Malala Yousafzai, a 14-year-old Pakistani schoolgirl who dared to speak out against a ban on female education, was shot in the head by gunmen who stopped a school van and asked for her by name.
Pakistani doctors removed a bullet from 14-year-old's Malala's head. The Taliban shot the child campaigner in a horrific attack condemned by national leaders and human rights activists.
Reports say a masked man stopped the school van in the Swat Valley, a beautiful mountainous part of Pakistan where extremist Islamic militants affiliated with the Taliban have been fighting for control.
Another gunman jumped in the rear of the van asking for Malala and as the driver tried to speed away, he shot her and escaped. Three other students survived.
Doctors have successfully removed the bullet from Yousafzai’s head, but she remains in critical condition.

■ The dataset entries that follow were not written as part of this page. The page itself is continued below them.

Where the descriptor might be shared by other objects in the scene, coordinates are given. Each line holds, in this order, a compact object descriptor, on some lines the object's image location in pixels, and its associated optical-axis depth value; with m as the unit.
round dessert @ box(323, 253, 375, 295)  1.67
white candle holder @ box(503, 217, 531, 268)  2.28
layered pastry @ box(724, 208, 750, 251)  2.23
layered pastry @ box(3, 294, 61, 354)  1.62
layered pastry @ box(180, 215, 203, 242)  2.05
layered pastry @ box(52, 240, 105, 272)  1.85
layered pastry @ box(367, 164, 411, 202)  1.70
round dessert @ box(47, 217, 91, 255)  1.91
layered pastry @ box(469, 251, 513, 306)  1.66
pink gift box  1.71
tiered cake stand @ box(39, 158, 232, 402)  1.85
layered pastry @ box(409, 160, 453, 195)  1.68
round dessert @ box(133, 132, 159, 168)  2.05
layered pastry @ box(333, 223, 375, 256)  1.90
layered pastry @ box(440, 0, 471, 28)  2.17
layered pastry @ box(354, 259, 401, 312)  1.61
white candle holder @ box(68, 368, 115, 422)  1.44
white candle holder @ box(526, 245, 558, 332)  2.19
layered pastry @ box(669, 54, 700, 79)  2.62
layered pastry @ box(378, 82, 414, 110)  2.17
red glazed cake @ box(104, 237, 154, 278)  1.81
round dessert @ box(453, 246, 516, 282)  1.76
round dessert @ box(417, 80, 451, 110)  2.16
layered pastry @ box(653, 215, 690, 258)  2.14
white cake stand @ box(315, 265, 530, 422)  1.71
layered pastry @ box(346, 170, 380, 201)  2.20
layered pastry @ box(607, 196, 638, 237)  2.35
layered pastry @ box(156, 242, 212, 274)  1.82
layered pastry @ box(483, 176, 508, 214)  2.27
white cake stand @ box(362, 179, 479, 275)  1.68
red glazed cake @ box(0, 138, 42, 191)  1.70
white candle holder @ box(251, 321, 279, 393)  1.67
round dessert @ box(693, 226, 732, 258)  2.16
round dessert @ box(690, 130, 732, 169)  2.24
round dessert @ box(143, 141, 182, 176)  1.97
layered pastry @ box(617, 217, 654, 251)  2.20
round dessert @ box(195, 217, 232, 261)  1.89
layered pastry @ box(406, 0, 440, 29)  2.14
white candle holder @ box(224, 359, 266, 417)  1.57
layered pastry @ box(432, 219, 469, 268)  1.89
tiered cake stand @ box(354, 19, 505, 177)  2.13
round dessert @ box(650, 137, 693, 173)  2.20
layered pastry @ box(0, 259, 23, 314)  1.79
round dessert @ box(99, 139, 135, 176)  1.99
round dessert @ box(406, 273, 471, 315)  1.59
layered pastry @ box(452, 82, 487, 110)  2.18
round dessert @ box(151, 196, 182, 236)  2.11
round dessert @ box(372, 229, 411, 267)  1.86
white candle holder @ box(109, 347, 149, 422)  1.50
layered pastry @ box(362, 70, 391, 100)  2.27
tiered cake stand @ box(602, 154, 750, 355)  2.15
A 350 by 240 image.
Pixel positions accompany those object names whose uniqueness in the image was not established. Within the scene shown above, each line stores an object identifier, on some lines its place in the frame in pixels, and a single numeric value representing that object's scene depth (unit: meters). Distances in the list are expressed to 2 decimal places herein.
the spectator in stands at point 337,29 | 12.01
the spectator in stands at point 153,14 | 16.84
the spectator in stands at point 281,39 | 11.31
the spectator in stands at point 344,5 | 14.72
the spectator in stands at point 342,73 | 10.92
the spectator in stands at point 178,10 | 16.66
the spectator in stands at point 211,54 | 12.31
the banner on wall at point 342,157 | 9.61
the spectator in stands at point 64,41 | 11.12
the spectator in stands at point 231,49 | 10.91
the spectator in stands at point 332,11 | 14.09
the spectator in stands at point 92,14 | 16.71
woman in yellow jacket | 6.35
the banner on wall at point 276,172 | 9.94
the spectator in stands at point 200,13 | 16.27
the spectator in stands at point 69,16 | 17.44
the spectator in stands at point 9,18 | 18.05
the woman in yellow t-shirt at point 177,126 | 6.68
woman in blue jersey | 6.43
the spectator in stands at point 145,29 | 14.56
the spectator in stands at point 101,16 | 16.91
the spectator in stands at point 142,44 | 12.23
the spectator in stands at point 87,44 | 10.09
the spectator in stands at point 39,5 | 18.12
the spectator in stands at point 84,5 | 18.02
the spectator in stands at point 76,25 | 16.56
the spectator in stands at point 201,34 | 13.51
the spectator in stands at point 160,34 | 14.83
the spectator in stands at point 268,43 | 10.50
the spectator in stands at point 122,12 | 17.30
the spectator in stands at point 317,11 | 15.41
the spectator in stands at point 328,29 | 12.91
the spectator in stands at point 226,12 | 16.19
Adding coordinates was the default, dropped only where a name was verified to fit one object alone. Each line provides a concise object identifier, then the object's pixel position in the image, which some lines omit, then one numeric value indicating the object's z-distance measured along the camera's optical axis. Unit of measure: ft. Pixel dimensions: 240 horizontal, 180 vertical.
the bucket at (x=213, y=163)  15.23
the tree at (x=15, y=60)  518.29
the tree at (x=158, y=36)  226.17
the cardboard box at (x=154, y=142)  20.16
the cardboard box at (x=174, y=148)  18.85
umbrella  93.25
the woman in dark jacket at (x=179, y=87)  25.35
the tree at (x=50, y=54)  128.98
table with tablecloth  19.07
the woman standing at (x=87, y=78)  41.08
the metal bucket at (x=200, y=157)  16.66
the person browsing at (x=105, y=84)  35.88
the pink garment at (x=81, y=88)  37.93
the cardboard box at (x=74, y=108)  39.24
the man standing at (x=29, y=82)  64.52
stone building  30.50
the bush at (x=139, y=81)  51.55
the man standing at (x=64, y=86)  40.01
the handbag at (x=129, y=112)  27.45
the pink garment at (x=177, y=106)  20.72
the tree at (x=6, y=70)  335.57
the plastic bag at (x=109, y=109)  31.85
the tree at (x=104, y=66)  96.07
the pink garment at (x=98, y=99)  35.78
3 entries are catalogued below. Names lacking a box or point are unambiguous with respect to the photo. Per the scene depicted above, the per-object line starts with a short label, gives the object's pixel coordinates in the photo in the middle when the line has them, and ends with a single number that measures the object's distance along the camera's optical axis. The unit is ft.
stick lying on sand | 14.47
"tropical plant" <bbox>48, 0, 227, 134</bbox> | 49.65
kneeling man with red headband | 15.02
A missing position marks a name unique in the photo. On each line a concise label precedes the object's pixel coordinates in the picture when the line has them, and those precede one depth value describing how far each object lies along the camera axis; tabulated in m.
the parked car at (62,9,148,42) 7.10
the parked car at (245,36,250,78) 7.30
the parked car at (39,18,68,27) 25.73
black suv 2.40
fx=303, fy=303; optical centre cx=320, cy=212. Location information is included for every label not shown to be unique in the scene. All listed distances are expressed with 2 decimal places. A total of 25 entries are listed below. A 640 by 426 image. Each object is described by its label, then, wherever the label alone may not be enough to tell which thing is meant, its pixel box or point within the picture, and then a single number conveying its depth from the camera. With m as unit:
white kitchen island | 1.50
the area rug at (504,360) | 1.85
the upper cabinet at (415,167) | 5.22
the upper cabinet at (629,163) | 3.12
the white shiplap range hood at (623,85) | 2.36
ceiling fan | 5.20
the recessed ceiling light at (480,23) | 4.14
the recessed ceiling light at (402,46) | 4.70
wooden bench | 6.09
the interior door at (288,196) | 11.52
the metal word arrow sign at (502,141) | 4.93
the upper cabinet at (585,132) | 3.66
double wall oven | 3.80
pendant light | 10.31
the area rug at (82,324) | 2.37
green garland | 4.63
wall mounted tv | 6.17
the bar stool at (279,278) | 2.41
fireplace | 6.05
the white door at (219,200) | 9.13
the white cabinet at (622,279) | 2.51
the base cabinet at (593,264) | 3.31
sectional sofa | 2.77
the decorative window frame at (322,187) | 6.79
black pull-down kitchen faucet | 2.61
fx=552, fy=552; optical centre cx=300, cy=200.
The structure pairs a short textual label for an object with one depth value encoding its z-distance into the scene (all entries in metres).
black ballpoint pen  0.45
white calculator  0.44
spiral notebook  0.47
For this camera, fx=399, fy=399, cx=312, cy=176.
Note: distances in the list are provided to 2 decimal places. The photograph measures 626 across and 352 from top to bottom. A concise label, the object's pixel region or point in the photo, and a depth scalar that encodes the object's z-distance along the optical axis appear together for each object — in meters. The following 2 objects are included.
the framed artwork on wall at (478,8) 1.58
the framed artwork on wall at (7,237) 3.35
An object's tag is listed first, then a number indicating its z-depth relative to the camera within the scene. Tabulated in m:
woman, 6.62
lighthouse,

Her father, an educator and a member of a local peace Jirga tribal council, told reporters that “She is all right…. Please pray for her early recovery and health.”
In recent years, nearly 460 schools have been damaged or destroyed in the tribal regions.

Who shot Malala?
Various extremist groups that unite under an umbrella organization known as Tehrik-e-Taliban Pakistan (TTP), or the Pakistani Taliban, have bombed hundreds of schools in the tribal regions and in the Swat Valley. In 2007, the TTP ruled the area with an iron fist, destroying non-religious schools and setting up independent courts that administered a harsh interpretation of Islamic law. Taliban militants specifically targeted Yousafzai for her work to encourage women’s education and rights. Three years ago, Yousafzai won international recognition for writing a blog about her experiences for the British Broadcasting Corporation. In her diary, Yousafzai chronicled life in the Swat Valley under the brutal rule of the Taliban, who carried out public floggings, hung dead bodies in the streets and threatened families that allowed their girls to go to school.